Posted inInformation Technology / Investing

The Return to Program Hiring

If you live long enough, everything comes around again. Well, hopefully not leisure suits, but it appears some things from the 70s are making a comeback. In this case it is mass hiring of tech workers from college.

During the 60s and 70s there was a massive software development effort under way. There, quite literally were not enough programmers to go around. Large corporations needing order entry, inventory, accounting, warehouse management, payroll and any number of systems people just think “exist” were being written for the first time at most companies. Programmers at many companies belonged to a group called SHARE  which helped develop much of the early IBM mainframe software.

Please do not confuse SHARE with the Linux Open Source groups of today. While SHARE was sharing source with members the focus was on creating maintainable business class software for production environments. This is a completely different mentality from the “hurl it and burn it” mentality of most Linux distros. If you have used Linux distros for about a decade, you are all too familiar with the vast quantity of single release packages. These packages are rolled into one release then are simply never maintained – or – they get completely rewritten by someone else because nobody wants to maintain someone else’s code, especially the tweens and teens writing most of those packages.

Corporations were forced to manufacture the programmers they needed. Many developed internal training programs where they would hire 30-100 college age kids and run them through various programming courses teaching them how to develop software for this particular corporation. At the end of the training program those who did well would be given full time jobs within various units of the corporation. For most corporations these were not unpaid training courses, they were actual salaried positions which lead to hire paying positions within the company. In today’s world, most corporations are intent on replacing all of their U.S. workers with H1-B or other visa workers in a race to the bottom.

It is actually very telling if you can find out just how many visa workers a corporation has because as that number climbs the well being of the corporation seems to directly decline. It is also next to impossible to identify just how many visa workers are at a company without interviewing the token few U.S. citizens they still have employed. You see, most subcontract these visa workers through various services firms.

Before you paint the previous paragraph as a slam at visa workers and those who employ them, you should take a look at this recent article.

Companies which are Wall Street darlings today have massive program hiring practices. Facebook, Intuit and many others have brought back forms of this practice with gusto. Conversely companies like IBM and HP who have massively embraced off-shore workers are headed down the soil pipe and into the sewer.

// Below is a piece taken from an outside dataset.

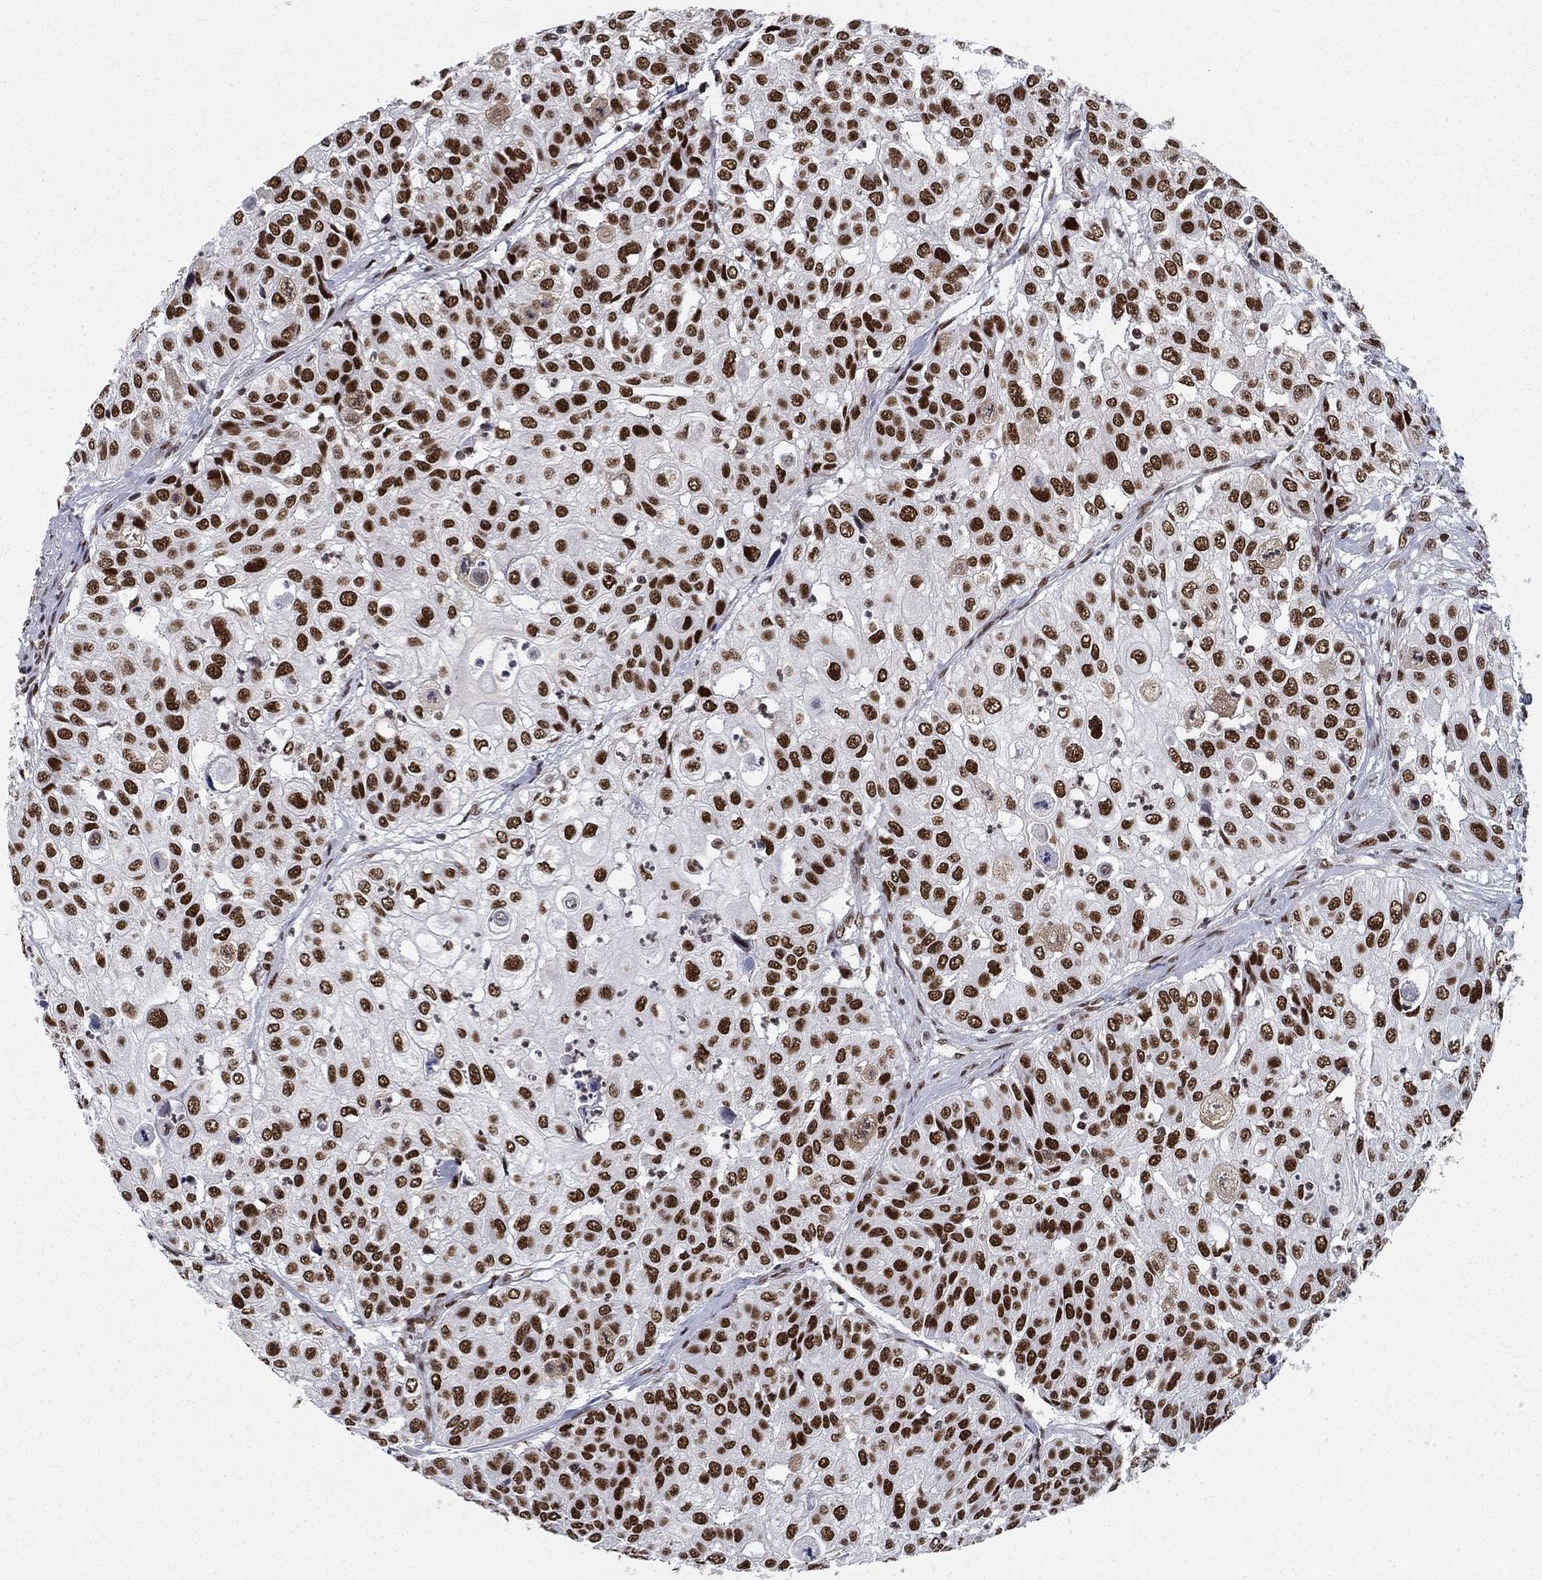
{"staining": {"intensity": "strong", "quantity": ">75%", "location": "nuclear"}, "tissue": "urothelial cancer", "cell_type": "Tumor cells", "image_type": "cancer", "snomed": [{"axis": "morphology", "description": "Urothelial carcinoma, High grade"}, {"axis": "topography", "description": "Urinary bladder"}], "caption": "High-magnification brightfield microscopy of high-grade urothelial carcinoma stained with DAB (3,3'-diaminobenzidine) (brown) and counterstained with hematoxylin (blue). tumor cells exhibit strong nuclear expression is seen in approximately>75% of cells. (DAB (3,3'-diaminobenzidine) IHC with brightfield microscopy, high magnification).", "gene": "RPRD1B", "patient": {"sex": "female", "age": 79}}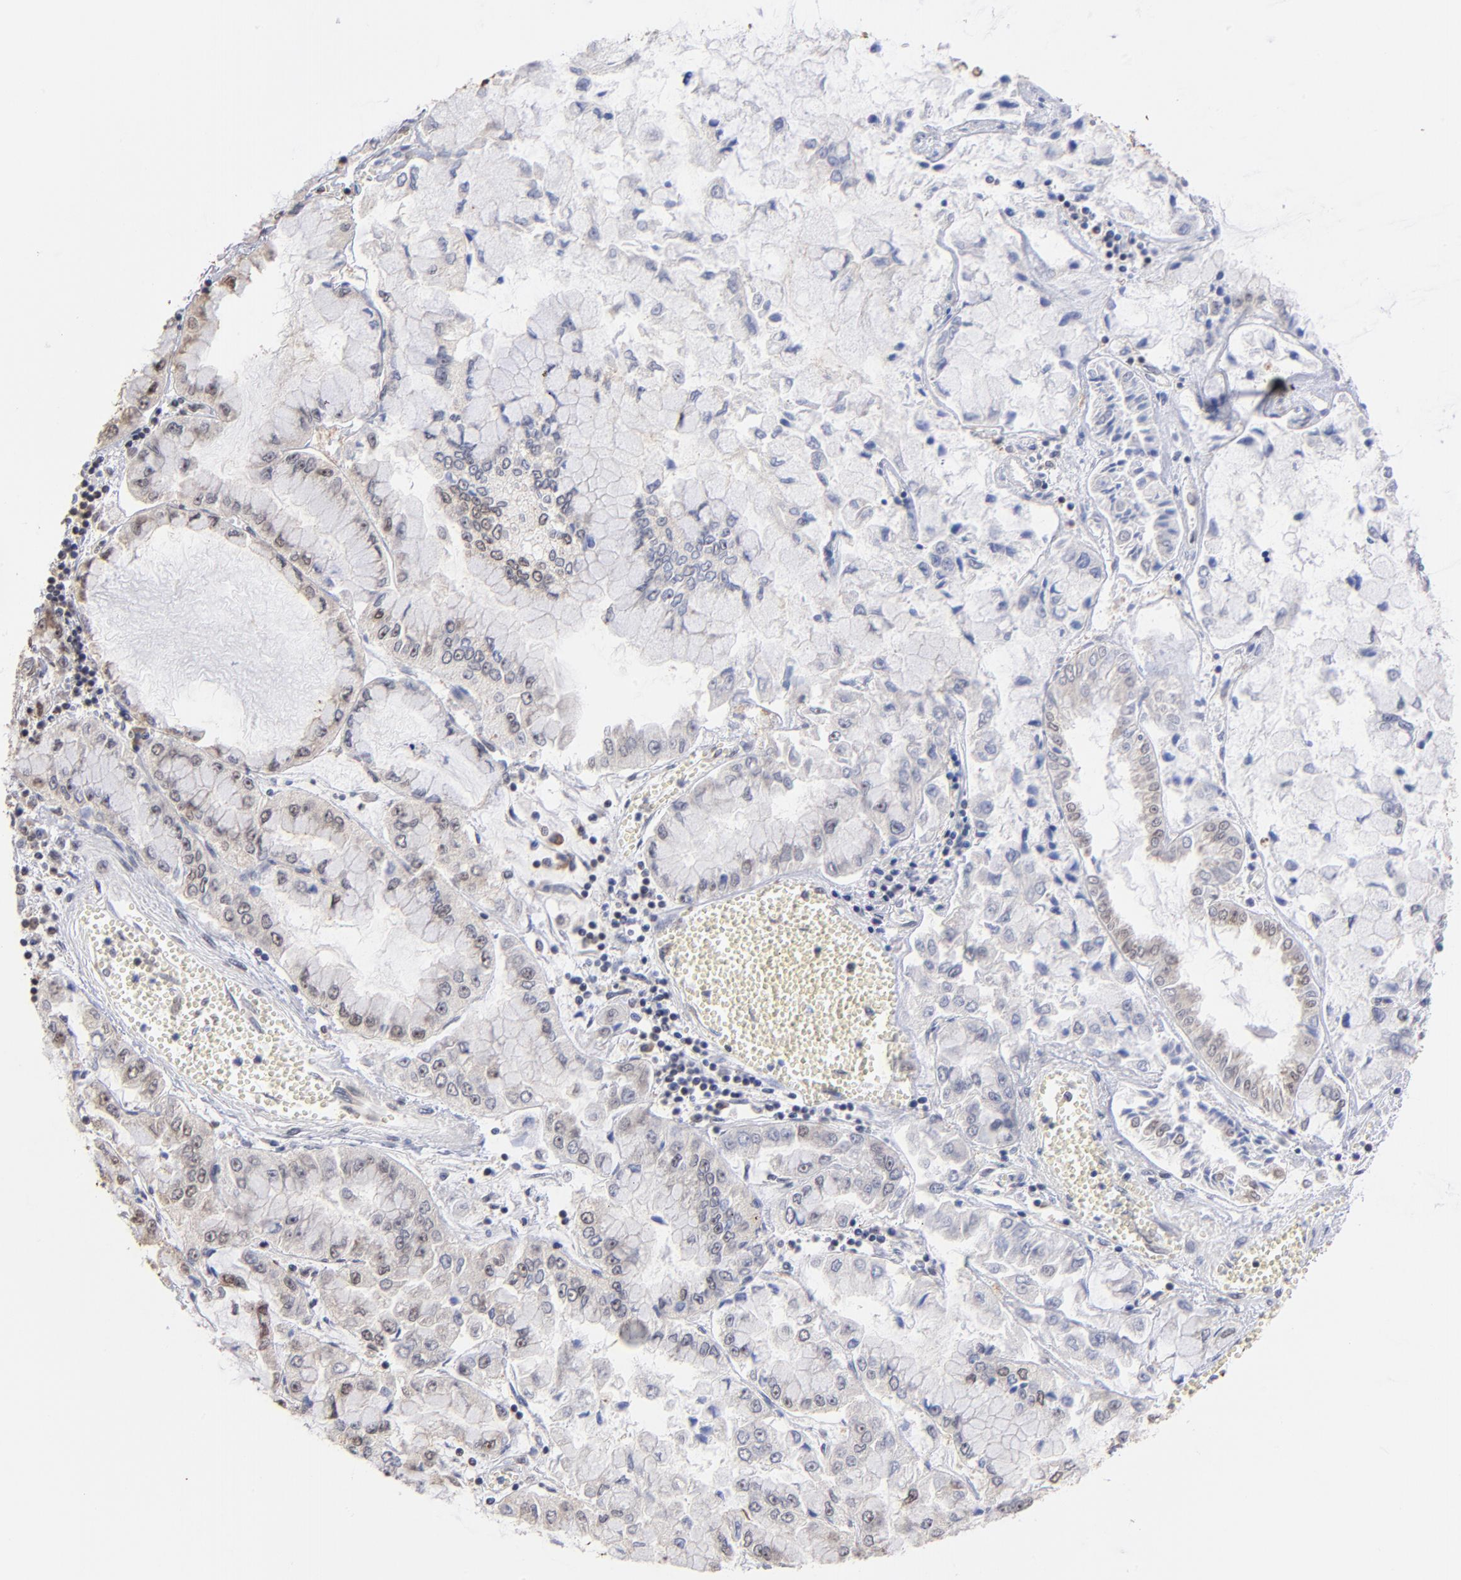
{"staining": {"intensity": "weak", "quantity": "<25%", "location": "nuclear"}, "tissue": "liver cancer", "cell_type": "Tumor cells", "image_type": "cancer", "snomed": [{"axis": "morphology", "description": "Cholangiocarcinoma"}, {"axis": "topography", "description": "Liver"}], "caption": "Human cholangiocarcinoma (liver) stained for a protein using IHC exhibits no staining in tumor cells.", "gene": "BRPF1", "patient": {"sex": "female", "age": 79}}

The lesson is clear. You can either race to the bottom and an inevitable bankruptcy (ala the GM bailout of several years ago after they massively chased off-shore IT workers) or you can build what you need and rocket over the top.

Do not just lay this at the feet of the visa workers though. Management at companies pursuing this path to riches are simply incompetent. This seems like a “quick fix” to “cut costs” for a short term bonus, and it might well be. The trouble is this line of thinking sacrifices any future the company might have had. In truth, the race to embrace visa workers is a red flag for investors that upper management is routinely making horrible decisions. Those decisions might not yet show in the financials or the stock price, but, when they do it will be like trying to hide an ocean liner in a bath tub.

Roland Hughes started his IT career in the early 1980s. He quickly became a consultant and president of Logikal Solutions, a software consulting firm specializing in OpenVMS application and C++/Qt touchscreen/embedded Linux development. Early in his career he became involved in what is now called cross platform development. Given the dearth of useful books on the subject he ventured into the world of professional author in 1995 writing the first of the "Zinc It!" book series for John Gordon Burke Publisher, Inc.

A decade later he released a massive (nearly 800 pages) tome "The Minimum You Need to Know to Be an OpenVMS Application Developer" which tried to encapsulate the essential skills gained over what was nearly a 20 year career at that point. From there "The Minimum You Need to Know" book series was born.

Three years later he wrote his first novel "Infinite Exposure" which got much notice from people involved in the banking and financial security worlds. Some of the attacks predicted in that book have since come to pass. While it was not originally intended to be a trilogy, it became the first book of "The Earth That Was" trilogy:
Infinite Exposure
Lesedi - The Greatest Lie Ever Told
John Smith - Last Known Survivor of the Microsoft Wars

When he is not consulting Roland Hughes posts about technology and sometimes politics on his blog. He also has regularly scheduled Sunday posts appearing on the Interesting Authors blog.